• WHAT THE TASK REQUIRES:
Below is some data. Retype exactly the lines starting at the one with "941 1283 1198" and ending at the one with "1195 491 1243".

• THE DATA:
- - - - -

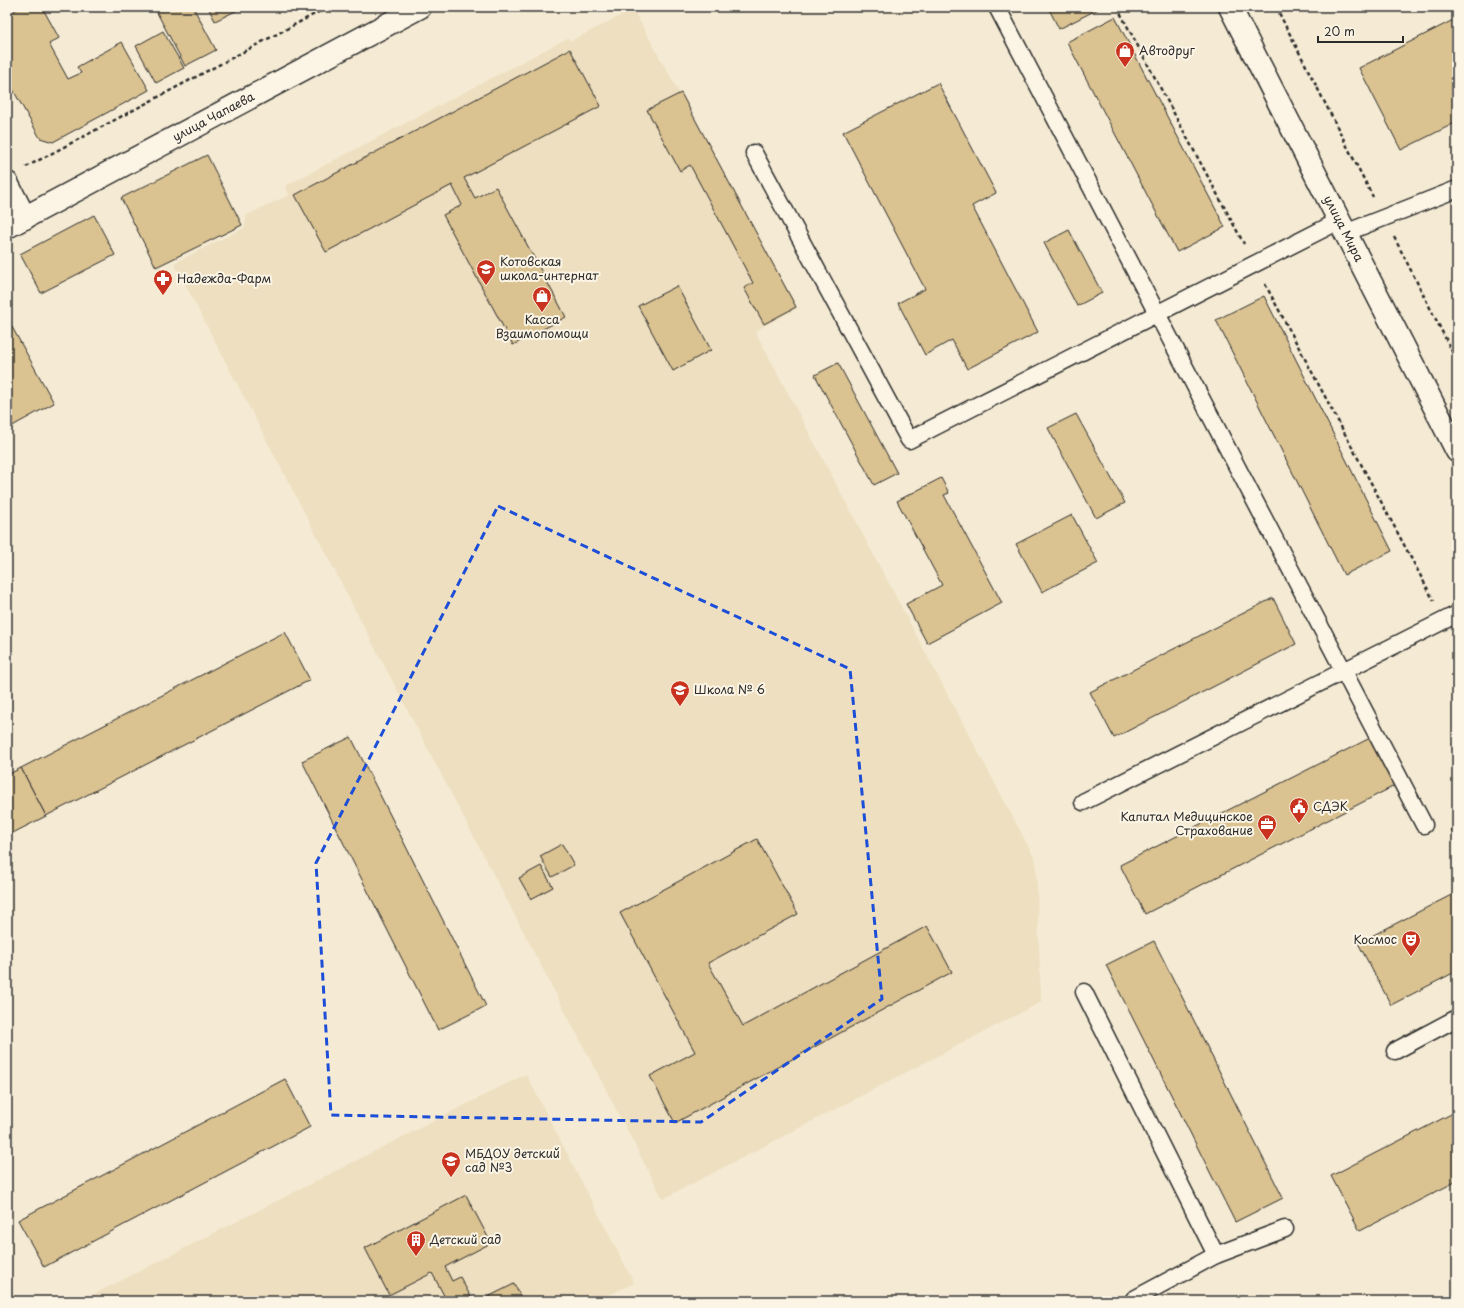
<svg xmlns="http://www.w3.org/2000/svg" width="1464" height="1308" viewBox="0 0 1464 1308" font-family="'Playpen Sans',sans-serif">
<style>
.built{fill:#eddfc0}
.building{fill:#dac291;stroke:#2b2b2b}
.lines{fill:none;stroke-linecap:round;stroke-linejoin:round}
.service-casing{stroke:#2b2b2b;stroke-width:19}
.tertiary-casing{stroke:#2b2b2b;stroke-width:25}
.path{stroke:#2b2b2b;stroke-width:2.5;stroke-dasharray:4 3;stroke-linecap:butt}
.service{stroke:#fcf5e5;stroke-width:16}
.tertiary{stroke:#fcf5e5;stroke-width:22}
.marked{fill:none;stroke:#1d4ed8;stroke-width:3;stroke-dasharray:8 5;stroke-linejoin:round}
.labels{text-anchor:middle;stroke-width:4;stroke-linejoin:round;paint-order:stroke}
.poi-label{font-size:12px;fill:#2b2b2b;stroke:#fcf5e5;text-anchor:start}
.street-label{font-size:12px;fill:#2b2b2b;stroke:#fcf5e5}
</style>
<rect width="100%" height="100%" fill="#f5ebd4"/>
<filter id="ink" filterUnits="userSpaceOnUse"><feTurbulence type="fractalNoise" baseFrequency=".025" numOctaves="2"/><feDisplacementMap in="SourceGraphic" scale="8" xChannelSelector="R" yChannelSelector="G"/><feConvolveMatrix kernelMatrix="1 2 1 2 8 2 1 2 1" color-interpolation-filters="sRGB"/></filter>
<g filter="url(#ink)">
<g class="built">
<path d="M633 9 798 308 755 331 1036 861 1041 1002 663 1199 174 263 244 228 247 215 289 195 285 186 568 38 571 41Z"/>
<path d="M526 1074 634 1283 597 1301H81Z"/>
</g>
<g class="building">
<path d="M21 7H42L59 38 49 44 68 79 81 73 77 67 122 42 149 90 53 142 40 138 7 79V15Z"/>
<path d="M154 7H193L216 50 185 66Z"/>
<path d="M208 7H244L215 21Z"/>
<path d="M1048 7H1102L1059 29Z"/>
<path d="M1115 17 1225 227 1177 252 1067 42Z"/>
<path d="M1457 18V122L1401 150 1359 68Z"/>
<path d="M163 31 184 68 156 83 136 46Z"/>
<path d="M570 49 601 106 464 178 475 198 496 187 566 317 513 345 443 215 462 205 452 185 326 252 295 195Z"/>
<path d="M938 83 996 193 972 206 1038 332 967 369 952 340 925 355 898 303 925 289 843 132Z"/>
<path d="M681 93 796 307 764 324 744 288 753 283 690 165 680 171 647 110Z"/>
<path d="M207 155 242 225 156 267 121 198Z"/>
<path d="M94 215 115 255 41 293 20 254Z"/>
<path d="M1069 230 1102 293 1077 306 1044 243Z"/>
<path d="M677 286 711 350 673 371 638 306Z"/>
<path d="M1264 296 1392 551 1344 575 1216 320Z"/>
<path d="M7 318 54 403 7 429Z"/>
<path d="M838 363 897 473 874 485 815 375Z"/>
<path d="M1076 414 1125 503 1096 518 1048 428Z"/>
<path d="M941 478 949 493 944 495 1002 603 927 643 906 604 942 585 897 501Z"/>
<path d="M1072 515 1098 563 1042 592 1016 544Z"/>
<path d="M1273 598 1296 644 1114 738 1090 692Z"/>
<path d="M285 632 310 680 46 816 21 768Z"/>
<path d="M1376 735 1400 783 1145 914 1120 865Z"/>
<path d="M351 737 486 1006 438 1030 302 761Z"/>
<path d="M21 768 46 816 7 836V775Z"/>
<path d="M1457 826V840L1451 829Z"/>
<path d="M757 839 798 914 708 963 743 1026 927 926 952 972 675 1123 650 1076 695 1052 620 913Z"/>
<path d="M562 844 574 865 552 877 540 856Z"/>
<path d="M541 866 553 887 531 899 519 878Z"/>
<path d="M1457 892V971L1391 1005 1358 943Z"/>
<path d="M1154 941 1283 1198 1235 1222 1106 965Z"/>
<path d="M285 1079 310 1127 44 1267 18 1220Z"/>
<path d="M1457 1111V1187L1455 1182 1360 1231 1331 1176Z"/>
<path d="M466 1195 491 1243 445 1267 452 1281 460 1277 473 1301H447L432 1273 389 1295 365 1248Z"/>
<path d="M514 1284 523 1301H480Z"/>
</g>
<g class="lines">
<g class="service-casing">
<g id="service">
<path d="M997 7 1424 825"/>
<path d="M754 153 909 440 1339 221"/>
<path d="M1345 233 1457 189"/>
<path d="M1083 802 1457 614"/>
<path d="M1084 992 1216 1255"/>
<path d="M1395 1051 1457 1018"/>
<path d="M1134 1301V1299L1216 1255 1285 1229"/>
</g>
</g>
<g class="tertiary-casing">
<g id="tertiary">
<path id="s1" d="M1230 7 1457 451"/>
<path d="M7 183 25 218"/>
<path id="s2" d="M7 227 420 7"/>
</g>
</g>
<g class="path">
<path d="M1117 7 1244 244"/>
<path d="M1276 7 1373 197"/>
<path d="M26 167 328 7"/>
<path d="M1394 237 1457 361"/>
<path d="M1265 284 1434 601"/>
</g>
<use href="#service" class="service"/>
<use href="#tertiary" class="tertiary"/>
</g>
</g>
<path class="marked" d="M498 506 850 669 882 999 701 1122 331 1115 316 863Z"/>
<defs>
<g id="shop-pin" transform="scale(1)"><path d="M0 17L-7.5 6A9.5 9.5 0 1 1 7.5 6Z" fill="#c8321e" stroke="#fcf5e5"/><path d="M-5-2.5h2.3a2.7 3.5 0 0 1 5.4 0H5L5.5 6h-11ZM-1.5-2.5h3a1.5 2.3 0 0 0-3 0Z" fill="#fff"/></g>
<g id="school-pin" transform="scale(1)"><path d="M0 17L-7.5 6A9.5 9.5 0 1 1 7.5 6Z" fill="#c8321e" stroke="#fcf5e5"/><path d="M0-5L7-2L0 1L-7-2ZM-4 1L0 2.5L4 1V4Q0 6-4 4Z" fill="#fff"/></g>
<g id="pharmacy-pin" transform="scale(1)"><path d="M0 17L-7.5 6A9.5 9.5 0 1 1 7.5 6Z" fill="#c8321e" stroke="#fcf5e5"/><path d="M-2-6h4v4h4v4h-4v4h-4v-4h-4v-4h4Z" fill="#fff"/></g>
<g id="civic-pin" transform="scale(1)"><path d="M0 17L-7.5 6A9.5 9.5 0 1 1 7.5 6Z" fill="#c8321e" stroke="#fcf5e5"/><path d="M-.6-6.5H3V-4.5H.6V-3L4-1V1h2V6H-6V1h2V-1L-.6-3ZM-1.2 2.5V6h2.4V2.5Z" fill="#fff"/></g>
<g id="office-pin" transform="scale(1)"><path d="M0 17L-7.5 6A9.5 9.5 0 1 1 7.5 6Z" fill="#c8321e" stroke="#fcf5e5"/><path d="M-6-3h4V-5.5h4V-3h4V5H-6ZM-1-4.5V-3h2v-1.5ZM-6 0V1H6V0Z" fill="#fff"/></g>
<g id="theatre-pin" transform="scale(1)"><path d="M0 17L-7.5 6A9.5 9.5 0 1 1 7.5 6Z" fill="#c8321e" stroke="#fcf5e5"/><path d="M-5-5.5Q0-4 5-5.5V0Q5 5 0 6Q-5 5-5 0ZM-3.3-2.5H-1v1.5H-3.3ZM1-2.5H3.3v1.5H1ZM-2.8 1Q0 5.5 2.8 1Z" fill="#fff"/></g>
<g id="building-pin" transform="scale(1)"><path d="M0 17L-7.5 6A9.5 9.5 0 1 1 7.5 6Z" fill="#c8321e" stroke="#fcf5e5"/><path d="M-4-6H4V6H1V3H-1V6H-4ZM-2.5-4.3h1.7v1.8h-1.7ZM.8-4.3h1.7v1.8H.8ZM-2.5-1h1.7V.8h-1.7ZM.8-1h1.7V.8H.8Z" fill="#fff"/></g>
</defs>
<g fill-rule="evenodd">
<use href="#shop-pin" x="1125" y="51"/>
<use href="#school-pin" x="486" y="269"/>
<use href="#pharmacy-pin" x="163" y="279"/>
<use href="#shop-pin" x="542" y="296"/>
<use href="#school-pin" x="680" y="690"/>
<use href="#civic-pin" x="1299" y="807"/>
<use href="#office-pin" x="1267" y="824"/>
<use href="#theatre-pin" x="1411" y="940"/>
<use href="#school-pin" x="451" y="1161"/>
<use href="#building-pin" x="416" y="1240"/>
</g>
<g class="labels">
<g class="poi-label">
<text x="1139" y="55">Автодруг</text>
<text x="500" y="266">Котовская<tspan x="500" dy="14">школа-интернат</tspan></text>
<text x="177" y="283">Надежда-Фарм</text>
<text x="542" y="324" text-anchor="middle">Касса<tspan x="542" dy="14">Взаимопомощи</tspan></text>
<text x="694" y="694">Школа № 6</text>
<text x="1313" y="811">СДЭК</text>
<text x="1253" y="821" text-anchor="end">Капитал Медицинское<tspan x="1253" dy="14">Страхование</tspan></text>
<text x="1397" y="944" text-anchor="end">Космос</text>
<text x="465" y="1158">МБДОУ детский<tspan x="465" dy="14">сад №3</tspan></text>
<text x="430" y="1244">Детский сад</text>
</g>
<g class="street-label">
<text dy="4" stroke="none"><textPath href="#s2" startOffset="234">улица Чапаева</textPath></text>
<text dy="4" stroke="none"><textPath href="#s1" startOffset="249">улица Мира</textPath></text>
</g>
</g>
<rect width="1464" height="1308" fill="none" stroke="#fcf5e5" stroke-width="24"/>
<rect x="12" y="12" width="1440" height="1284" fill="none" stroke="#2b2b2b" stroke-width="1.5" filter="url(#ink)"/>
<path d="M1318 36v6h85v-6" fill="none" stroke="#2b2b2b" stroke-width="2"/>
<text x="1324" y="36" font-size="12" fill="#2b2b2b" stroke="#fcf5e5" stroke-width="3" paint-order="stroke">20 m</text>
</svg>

- - - - -

• OUTPUT:
<path d="M1154 941 1283 1198 1235 1222 1106 965Z"/>
<path d="M285 1079 310 1127 44 1267 18 1220Z"/>
<path d="M1457 1111V1187L1455 1182 1360 1231 1331 1176Z"/>
<path d="M466 1195 491 1243 445 1267 452 1281 460 1277 473 1301H447L432 1273 389 1295 365 1248Z"/>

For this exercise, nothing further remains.